From about a month ago the text to speech api is no longer following the instructions parameter. No matter what instructions I enter, the speech is always the same. It happens both accessing the api via the node lib ( “openai”: “^6.16.0”) and via the openai.fm demo, that directly posts a http request.
For example. the following instructions generate the same speech:
instructions: ‘Voice: Deep, hushed, and enigmatic, with a slow, deliberate cadence that draws the listener. Phrasing: Sentences are short and rhythmic, building tension with pauses and carefully placed suspense. Punctuation: Dramatic pauses, ellipses, and abrupt stops enhance the feeling of unease and anticipation. Tone: Dark, ominous, and foreboding, evoking a sense of mystery and the unknown.’
instructions: ‘Voice: Very happy.\r\n\r\nSpeed: Extremely fast.’

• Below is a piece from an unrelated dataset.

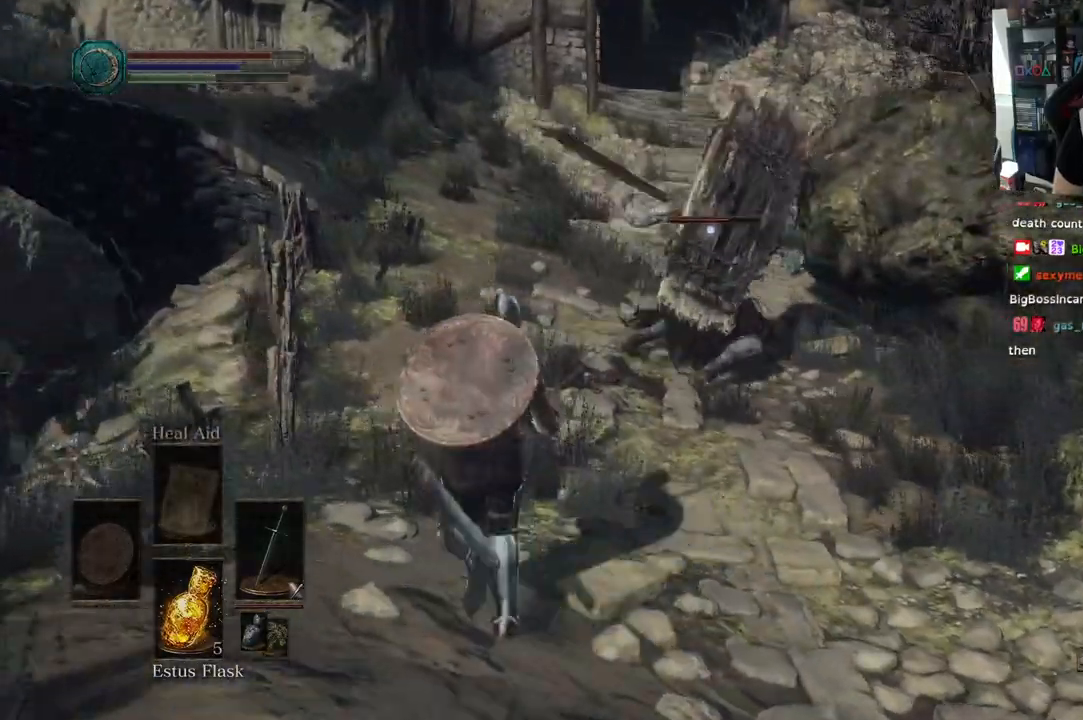
{"buttons": ["L1"], "left_stick": "up-left", "right_stick": "center", "events": [[167, "L1", "down"], [233, "L2", "down"], [283, "L2", "up"]]}
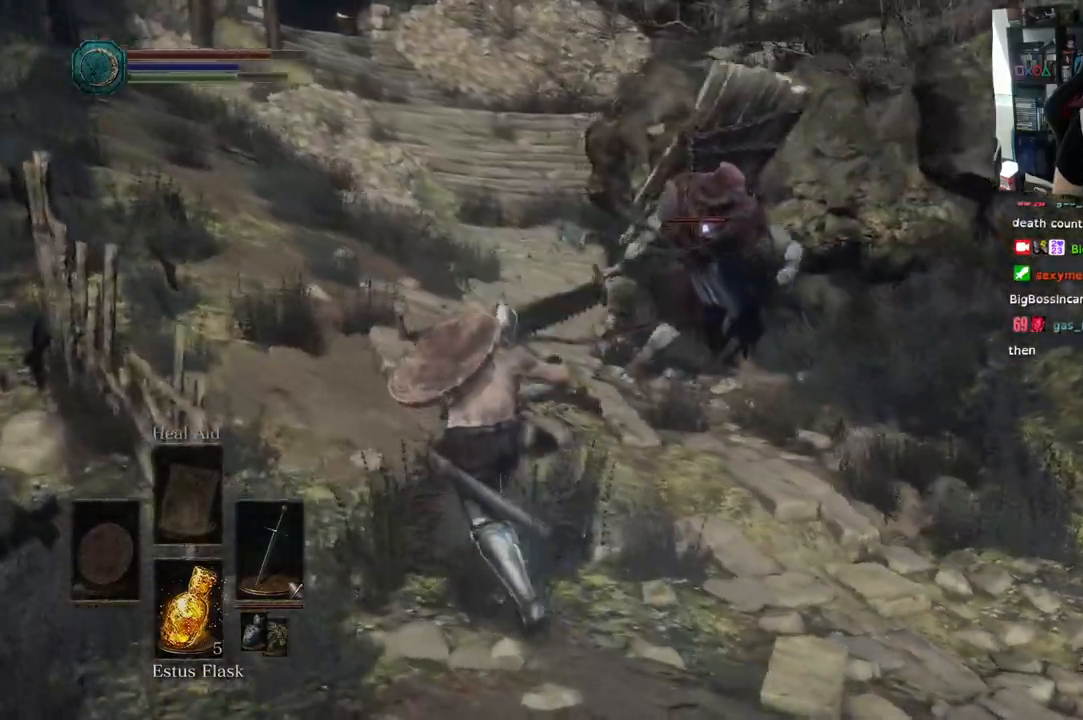
{"buttons": ["L1"], "left_stick": "up", "right_stick": "center", "events": [[250, "left_stick", "up"]]}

Tried with coral, alloy and shimmer. With the input in spanish or english. The instructions always in english. Event tried formats mp3 and wav. Also tried with models gpt-4o-mini-tts-2025-12-15 and gpt-4o-mini-tts
Even with the docs example request, changing the instructions to something in line with “Speak in a dark, gloomy and slow tone” gives the same result
curl -X POST v1/audio/speech \
-H "Authorization: Bearer xxxx \
-H “Content-Type: application/json” \
-d ‘{
“model”: “gpt-4o-mini-tts”,
“input”: “The quick brown fox jumped over the lazy dog.”,
“voice”: “alloy”, “instructions”: “Speak in a cheerful and positive tone”
}’ \
YES! I noticed the same. I do a live stream where I used several distinct AI characters on screen and the TTS instructions are very important!
I used to get very expressive delivery but now everything seems monotone like the AI is bored. Last Saturday, this was working as expected but last night (Wednesday) the voice was different.
It seems to be an actual update to the TTS model. But I found a fix, I think.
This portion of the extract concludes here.